== KUTIPAN DOKUMEN ==
GELORA.CO - Ketua Komisi II DPR RI Ahmad Doli Kurnia
mengatakan bahwa Komisi Pemilihan Umum (KPU) sejatinya membuat
peratuan terkait pilkada dengan merujuk kepada undang-undang.
Doli menyampaikan ini ketika merespons soal bagaimana sikap KPU terkait
adanya polemik syarat pencalonan kepala daerah yang telah diputuskan oleh
Mahkamah Konstitusi (MK) tetapi dianulir oleh Badan Legislasi (Baleg) DPR.
"Kalau KPU itu kan mengikuti Undang-Undang," kata Doli di Kawasan Senayan,
Jakarta, Rabu (22/8/2024).
Wakil ketua umum Partai Golkar ini menyebut KPU adalah pelaksana
undang-undang sehingga harus merumuskan peraturan KPU terkait pilkada merujuk
undang-undang terbaru.
"Dia kan pelaksana undang-undang. Nah UU yang terakhir itu yang
dilaksanakan," ujar Doli.
Lebih lanjut, Doli enggan mengomentari revisi yang baru saja dilakukan Baleg
DPR RI terkait UU Pilkada.
"Nah itu saya enggak tahu, tanya ke teman-teman Baleg," ujar dia.
Diberitakan sebelumnya, Panitia Kerja (Panja) revisi UU Pilkada Baleg DPR RI
baru saja menolak menjalankan Putusan MK Nomor 70/PUU-XXII/2024 soal
syarat usia minimum calon kepala daerah.
Dalam putusan itu, MK menegaskan bahwa titik hitung usia minimal calon
kepala daerah dihitung saat penetapan pasangan calon oleh KPU.
Namun, Baleg DPR pilih mengikuti putusan kontroversial Mahkamah Agung
(MA) yang dibuat hanya dalam tempo 3 hari, yakni titik hitung usia minimal
calon kepala daerah dihitung sejak tanggal pelantikan.
Dalam jalannya rapat, Rabu (21/8/2024), keputusan ini juga diambil hanya
dalam hitungan menit.
Mayoritas fraksi, selain PDI-P, menganggap bahwa putusan MA dan MK
sebagai dua opsi yang sama-sama bisa diambil salah satunya.
Mereka menilai, DPR bebas mengambil putusan mana untuk diadopsi dalam
revisi UU Pilkada sebagai pilihan politik masing-masing fraksi.
Baleg pun mengakali Putusan MK Nomor 60/PUU-XXII/2024 yang
melonggarkan ambang batas (threshold) pencalonan kepala daerah untuk
semua partai politik peserta pemilu.
Baleg mengakalinya dengan membuat pelonggaran threshold itu hanya berlaku
buat partai politik di luar DPRD.
Ketentuan itu menjadi ayat tambahan pada Pasal 40 revisi UU Pilkada yang
dibahas oleh panja dalam kurun hanya sekitar 3 jam rapat.

== PERTANYAAN SEPUTAR MATERI ==
[a] Menurut berita tentang revisi UU Pilkada, kapan titik hitung usia minimal calon kepala daerah dihitung dalam putusan MK?
[b] Tolong lanjutkan berita tentang revisi UU Pilkada mulai dari kalimat terakhirnya.
Materi setelah ini terpisah dari berita tentang revisi UU Pilkada.

== DATA YANG TERSEDIA ==

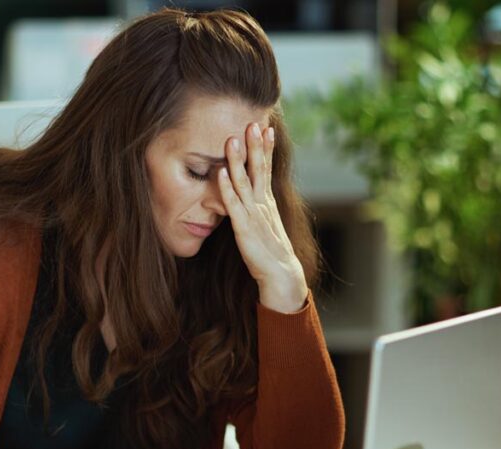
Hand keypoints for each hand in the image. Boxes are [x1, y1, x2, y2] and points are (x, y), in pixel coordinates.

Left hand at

== KUNCI JAWABAN ==
[a] Saat penetapan pasangan calon oleh KPU.

[b]
Sementara itu, Pasal 40 ayat (1) UU Pilkada yang mengatur threshold 20
persen kursi DPRD atau 25 persen suara sah pileg tetap diberlakukan bagi
partai-partai politik yang memiliki kursi parlemen.
Padahal, justru pasal itulah yang dibatalkan MK dalam putusannya kemarin.
Tidak ada perlawanan berarti dari para anggota panja untuk membela putusan
MK yang sebetulnya berlaku final dan mengikat.
Revisi UU Pilkada tersebut setidaknya berimplikasi terhadap dua hal.
Pertama, Ketua Umum Partai Solidaritas Indonesia Kaesang Pangarep dapat
maju sebagai calon gubernur/wakil gubernur karena memenuhi syarat usia
yang diatur dalam revisi UU Pilkada.
Kedua, PDI-P terancam tidak mendapatkan tiket untuk mencalonkan gubernur
dan wakil gubernur Jakarta karena perolehan kursi di DPRD Jakarta tidak
cukup, sedangkan partai politik lain sudah mendeklarasikan dukungan ke
pasangan Ridwan Kamil-Suswono.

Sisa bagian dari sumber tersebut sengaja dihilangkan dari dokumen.